Rabbits can get along very with other animals. The nature of their relationship will depend upon the personalities of the animals involved. Some dogs and cats can be quite friendly and may enjoy the companionship of a rabbit pal. Some rabbits have been known to have a “take charge attitude” and dominate a 70 pound dog. These relationships may take time to develop and should be closely supervised. For example, a playful puppy may accidentally injure a rabbit. Dogs and cats that intend to inflict harm should never have contact with your rabbit.

Spaying and neutering

Rabbits sexually mature and are able reproduce at a young age (3-6 months). At sexual maturity, males may spray urine and become very “aroused”. Females may become territorial and aggressive, and develop uterine cancer or disease later if life, if left unaltered.

It is very difficult to accurately assess the gender of young rabbits – even vets sometimes have trouble determining rabbit gender – making accidental litters common.
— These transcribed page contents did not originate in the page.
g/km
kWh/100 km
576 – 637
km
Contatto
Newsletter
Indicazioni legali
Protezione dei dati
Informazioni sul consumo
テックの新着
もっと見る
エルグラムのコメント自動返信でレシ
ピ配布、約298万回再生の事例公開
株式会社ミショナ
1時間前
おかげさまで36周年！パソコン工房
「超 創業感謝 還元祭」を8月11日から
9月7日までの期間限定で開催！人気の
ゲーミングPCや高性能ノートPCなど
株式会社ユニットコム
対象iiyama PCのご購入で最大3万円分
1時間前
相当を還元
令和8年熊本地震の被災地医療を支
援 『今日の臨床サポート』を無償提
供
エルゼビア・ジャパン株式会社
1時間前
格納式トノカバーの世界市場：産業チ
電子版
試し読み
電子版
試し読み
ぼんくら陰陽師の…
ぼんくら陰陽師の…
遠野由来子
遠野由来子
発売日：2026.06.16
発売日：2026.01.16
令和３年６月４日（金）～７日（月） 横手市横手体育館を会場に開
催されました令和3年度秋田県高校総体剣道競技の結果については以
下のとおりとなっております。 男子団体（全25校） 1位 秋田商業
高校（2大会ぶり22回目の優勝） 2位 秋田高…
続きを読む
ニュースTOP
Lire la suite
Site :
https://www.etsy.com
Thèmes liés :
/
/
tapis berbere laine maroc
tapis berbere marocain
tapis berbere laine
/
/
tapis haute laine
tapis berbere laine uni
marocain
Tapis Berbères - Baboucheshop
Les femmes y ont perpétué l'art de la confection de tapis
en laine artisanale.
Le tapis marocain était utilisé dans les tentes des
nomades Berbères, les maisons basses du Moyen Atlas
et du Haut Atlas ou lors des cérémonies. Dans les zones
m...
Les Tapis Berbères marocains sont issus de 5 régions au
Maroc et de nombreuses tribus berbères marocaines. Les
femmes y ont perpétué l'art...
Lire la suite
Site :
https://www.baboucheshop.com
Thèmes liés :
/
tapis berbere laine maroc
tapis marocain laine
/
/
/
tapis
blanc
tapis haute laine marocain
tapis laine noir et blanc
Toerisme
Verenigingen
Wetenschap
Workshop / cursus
A newly neutered male can impregnate an unspayed female for about 30 days after the surgery, so keep your rabbits separated during this time. Also, females can become pregnant again within a day of giving birth. Even housing two siblings of the same sex together can become a problem when they reach sexual maturity. Previous friendships may turn into fights for dominance. Many rabbits end up in shelters or dumped on the streets shortly after they reach sexual maturity because their owners did not understand this new behaviour or how to fix it.

Spaying and neutering greatly reduces this negative behaviour (including destructive digging and chewing) and can make a rabbit a much nicer pet. With all surgeries come some risks, therefore only an experienced rabbit vet should spay or neuter your pet. Some vets will not spay a female before 6 months of age, but males can be done as soon as their testicles descend. Surgical risks increase when spaying a female who is over 5 years old. It’s important to have a rabbit-savvy vet perform surgery on your rabbit.

More information: Spaying and Neutering


Shedding: Rabbits shed every 3 months, and need to be brushed gently or massaged with damp hands to eliminate some of this fur.

Intestinal blockages/GI stasis (decreased motility): Pain (from gas or an underlying condition) or insuffient fibre or water intake may cause GI Stasis. Decreased motility can lead to an impaction of hair/fibres and food that can become hard (dehydrated) and may not pass through the digestive system. If a rabbit has only eaten or defecated a small amount in the last 12 hours, seems listless or is uninterested in food or has other noticeable behavioural changes, he needs immediate veterinary attention. Sustaining water intake is necessary to prevent dehydration.

Heat stroke: Keep your rabbit in the coolest, least humid part of your house, out of the direct sunlight (but not a damp basement). The room should ideally be 68-72°F. Make sure your rabbit always has plenty of water available.

Molar spurs: Rabbit molars (deep inside the mouth) can develop sharp edges (spurs) that can cut into the cheeks or tongue and make eating difficult. If your rabbit has stopped eating certain foods and is showing changes in behaviour, have his molars checked immediately by your vet. Spurs can cause pain, which can quickly lead to GI stasis.

Penicillin: Antibiotics in the penicillin family, such as Amoxicillin, should not be given orally to a rabbit. They can destroy a rabbit’s natural intestinal bacteria, possibly causing death.

Nail trims: Rabbits need nail trimmings. There is a “quick” running inside the nail (like cats and dogs) and it will bleed if cut. Have an animal technician cut the rabbit’s nails or show you how it is done.

Runny eyes or nose, sneezing: Visit your vet if your rabbit has discharge from his eyes or nose.